● **Task details**:
Transcribe every record beneath, precisely as written.

● **Exercise materials**:
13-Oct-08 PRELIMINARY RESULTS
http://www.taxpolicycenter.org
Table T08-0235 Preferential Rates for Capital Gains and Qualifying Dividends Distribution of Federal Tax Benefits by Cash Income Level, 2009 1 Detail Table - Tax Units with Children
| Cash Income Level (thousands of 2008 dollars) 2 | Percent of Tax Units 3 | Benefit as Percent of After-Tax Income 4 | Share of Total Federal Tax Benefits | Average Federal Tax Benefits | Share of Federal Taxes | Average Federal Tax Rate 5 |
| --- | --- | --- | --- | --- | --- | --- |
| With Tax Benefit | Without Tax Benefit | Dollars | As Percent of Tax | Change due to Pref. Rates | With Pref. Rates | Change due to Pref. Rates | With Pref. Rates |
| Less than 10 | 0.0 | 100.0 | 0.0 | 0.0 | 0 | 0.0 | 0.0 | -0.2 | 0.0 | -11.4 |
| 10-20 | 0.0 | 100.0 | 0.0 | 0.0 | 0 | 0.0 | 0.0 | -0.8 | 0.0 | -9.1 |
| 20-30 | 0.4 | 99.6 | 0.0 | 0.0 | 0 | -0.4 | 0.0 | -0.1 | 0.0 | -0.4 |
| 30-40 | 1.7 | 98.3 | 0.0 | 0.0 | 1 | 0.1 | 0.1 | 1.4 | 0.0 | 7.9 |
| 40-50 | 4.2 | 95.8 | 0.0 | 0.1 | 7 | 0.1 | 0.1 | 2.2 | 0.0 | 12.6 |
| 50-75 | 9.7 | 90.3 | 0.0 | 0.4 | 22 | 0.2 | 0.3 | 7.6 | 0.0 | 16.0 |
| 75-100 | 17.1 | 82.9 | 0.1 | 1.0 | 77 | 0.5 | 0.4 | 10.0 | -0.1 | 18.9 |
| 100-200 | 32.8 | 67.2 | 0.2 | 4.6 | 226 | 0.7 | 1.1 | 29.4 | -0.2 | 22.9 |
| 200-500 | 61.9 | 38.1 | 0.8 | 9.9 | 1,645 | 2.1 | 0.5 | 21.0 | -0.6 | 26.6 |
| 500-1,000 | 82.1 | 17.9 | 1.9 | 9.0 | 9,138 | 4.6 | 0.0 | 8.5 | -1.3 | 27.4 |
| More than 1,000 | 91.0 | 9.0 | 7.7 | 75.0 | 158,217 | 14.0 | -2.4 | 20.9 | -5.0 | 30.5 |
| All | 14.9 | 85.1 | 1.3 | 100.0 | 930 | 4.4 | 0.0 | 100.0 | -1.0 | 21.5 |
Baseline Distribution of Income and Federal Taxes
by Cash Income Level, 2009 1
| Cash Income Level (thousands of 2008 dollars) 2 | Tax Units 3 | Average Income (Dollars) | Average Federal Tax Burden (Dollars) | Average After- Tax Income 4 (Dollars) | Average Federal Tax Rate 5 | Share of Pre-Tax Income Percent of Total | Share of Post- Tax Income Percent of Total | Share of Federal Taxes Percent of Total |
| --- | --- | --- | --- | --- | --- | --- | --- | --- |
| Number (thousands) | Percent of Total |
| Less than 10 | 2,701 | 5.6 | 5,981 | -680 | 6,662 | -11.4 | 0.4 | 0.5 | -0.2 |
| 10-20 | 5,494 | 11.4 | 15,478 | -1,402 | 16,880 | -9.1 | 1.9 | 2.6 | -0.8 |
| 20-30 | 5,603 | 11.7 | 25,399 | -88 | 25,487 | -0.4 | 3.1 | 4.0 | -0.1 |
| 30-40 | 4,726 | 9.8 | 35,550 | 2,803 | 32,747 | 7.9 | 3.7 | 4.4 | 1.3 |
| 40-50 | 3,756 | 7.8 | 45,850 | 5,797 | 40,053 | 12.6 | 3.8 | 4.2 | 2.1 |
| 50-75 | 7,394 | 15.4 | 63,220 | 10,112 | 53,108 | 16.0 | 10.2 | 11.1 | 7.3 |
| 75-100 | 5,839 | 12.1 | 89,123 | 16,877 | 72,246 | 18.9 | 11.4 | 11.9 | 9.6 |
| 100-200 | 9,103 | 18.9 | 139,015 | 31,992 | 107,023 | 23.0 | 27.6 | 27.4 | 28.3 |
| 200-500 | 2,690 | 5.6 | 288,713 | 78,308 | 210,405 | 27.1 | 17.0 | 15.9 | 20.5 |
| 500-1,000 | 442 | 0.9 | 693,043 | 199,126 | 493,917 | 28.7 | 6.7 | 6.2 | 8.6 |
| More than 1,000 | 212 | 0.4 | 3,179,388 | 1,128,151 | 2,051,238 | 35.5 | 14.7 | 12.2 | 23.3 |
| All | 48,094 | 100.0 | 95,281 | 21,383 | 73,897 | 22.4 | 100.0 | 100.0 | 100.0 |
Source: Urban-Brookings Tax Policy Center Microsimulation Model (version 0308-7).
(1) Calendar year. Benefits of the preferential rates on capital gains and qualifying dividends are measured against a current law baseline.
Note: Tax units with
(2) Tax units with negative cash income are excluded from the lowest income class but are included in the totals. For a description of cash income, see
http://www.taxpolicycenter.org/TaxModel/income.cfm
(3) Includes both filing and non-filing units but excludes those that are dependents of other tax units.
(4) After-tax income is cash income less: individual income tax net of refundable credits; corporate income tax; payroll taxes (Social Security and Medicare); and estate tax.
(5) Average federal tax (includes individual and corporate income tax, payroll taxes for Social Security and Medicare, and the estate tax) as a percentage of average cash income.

● **Result of the task**:
13-Oct-08 PRELIMINARY RESULTS
http://www.taxpolicycenter.org
Table T08-0235 Preferential Rates for Capital Gains and Qualifying Dividends Distribution of Federal Tax Benefits by Cash Income Level, 2009 1 Detail Table - Tax Units with Children
| Cash Income Level (thousands of 2008 dollars) 2 | Percent of Tax Units 3 | Benefit as Percent of After-Tax Income 4 | Share of Total Federal Tax Benefits | Average Federal Tax Benefits | Share of Federal Taxes | Average Federal Tax Rate 5 |
| --- | --- | --- | --- | --- | --- | --- |
| With Tax Benefit | Without Tax Benefit | Dollars | As Percent of Tax | Change due to Pref. Rates | With Pref. Rates | Change due to Pref. Rates | With Pref. Rates |
| Less than 10 | 0.0 | 100.0 | 0.0 | 0.0 | 0 | 0.0 | 0.0 | -0.2 | 0.0 | -11.4 |
| 10-20 | 0.0 | 100.0 | 0.0 | 0.0 | 0 | 0.0 | 0.0 | -0.8 | 0.0 | -9.1 |
| 20-30 | 0.4 | 99.6 | 0.0 | 0.0 | 0 | -0.4 | 0.0 | -0.1 | 0.0 | -0.4 |
| 30-40 | 1.7 | 98.3 | 0.0 | 0.0 | 1 | 0.1 | 0.1 | 1.4 | 0.0 | 7.9 |
| 40-50 | 4.2 | 95.8 | 0.0 | 0.1 | 7 | 0.1 | 0.1 | 2.2 | 0.0 | 12.6 |
| 50-75 | 9.7 | 90.3 | 0.0 | 0.4 | 22 | 0.2 | 0.3 | 7.6 | 0.0 | 16.0 |
| 75-100 | 17.1 | 82.9 | 0.1 | 1.0 | 77 | 0.5 | 0.4 | 10.0 | -0.1 | 18.9 |
| 100-200 | 32.8 | 67.2 | 0.2 | 4.6 | 226 | 0.7 | 1.1 | 29.4 | -0.2 | 22.9 |
| 200-500 | 61.9 | 38.1 | 0.8 | 9.9 | 1,645 | 2.1 | 0.5 | 21.0 | -0.6 | 26.6 |
| 500-1,000 | 82.1 | 17.9 | 1.9 | 9.0 | 9,138 | 4.6 | 0.0 | 8.5 | -1.3 | 27.4 |
| More than 1,000 | 91.0 | 9.0 | 7.7 | 75.0 | 158,217 | 14.0 | -2.4 | 20.9 | -5.0 | 30.5 |
| All | 14.9 | 85.1 | 1.3 | 100.0 | 930 | 4.4 | 0.0 | 100.0 | -1.0 | 21.5 |
Baseline Distribution of Income and Federal Taxes
by Cash Income Level, 2009 1
| Cash Income Level (thousands of 2008 dollars) 2 | Tax Units 3 | Average Income (Dollars) | Average Federal Tax Burden (Dollars) | Average After- Tax Income 4 (Dollars) | Average Federal Tax Rate 5 | Share of Pre-Tax Income Percent of Total | Share of Post- Tax Income Percent of Total | Share of Federal Taxes Percent of Total |
| --- | --- | --- | --- | --- | --- | --- | --- | --- |
| Number (thousands) | Percent of Total |
| Less than 10 | 2,701 | 5.6 | 5,981 | -680 | 6,662 | -11.4 | 0.4 | 0.5 | -0.2 |
| 10-20 | 5,494 | 11.4 | 15,478 | -1,402 | 16,880 | -9.1 | 1.9 | 2.6 | -0.8 |
| 20-30 | 5,603 | 11.7 | 25,399 | -88 | 25,487 | -0.4 | 3.1 | 4.0 | -0.1 |
| 30-40 | 4,726 | 9.8 | 35,550 | 2,803 | 32,747 | 7.9 | 3.7 | 4.4 | 1.3 |
| 40-50 | 3,756 | 7.8 | 45,850 | 5,797 | 40,053 | 12.6 | 3.8 | 4.2 | 2.1 |
| 50-75 | 7,394 | 15.4 | 63,220 | 10,112 | 53,108 | 16.0 | 10.2 | 11.1 | 7.3 |
| 75-100 | 5,839 | 12.1 | 89,123 | 16,877 | 72,246 | 18.9 | 11.4 | 11.9 | 9.6 |
| 100-200 | 9,103 | 18.9 | 139,015 | 31,992 | 107,023 | 23.0 | 27.6 | 27.4 | 28.3 |
| 200-500 | 2,690 | 5.6 | 288,713 | 78,308 | 210,405 | 27.1 | 17.0 | 15.9 | 20.5 |
| 500-1,000 | 442 | 0.9 | 693,043 | 199,126 | 493,917 | 28.7 | 6.7 | 6.2 | 8.6 |
| More than 1,000 | 212 | 0.4 | 3,179,388 | 1,128,151 | 2,051,238 | 35.5 | 14.7 | 12.2 | 23.3 |
| All | 48,094 | 100.0 | 95,281 | 21,383 | 73,897 | 22.4 | 100.0 | 100.0 | 100.0 |
Source: Urban-Brookings Tax Policy Center Microsimulation Model (version 0308-7).
(1) Calendar year. Benefits of the preferential rates on capital gains and qualifying dividends are measured against a current law baseline.
Note: Tax units with
(2) Tax units with negative cash income are excluded from the lowest income class but are included in the totals. For a description of cash income, see
http://www.taxpolicycenter.org/TaxModel/income.cfm
(3) Includes both filing and non-filing units but excludes those that are dependents of other tax units.
(4) After-tax income is cash income less: individual income tax net of refundable credits; corporate income tax; payroll taxes (Social Security and Medicare); and estate tax.
(5) Average federal tax (includes individual and corporate income tax, payroll taxes for Social Security and Medicare, and the estate tax) as a percentage of average cash income.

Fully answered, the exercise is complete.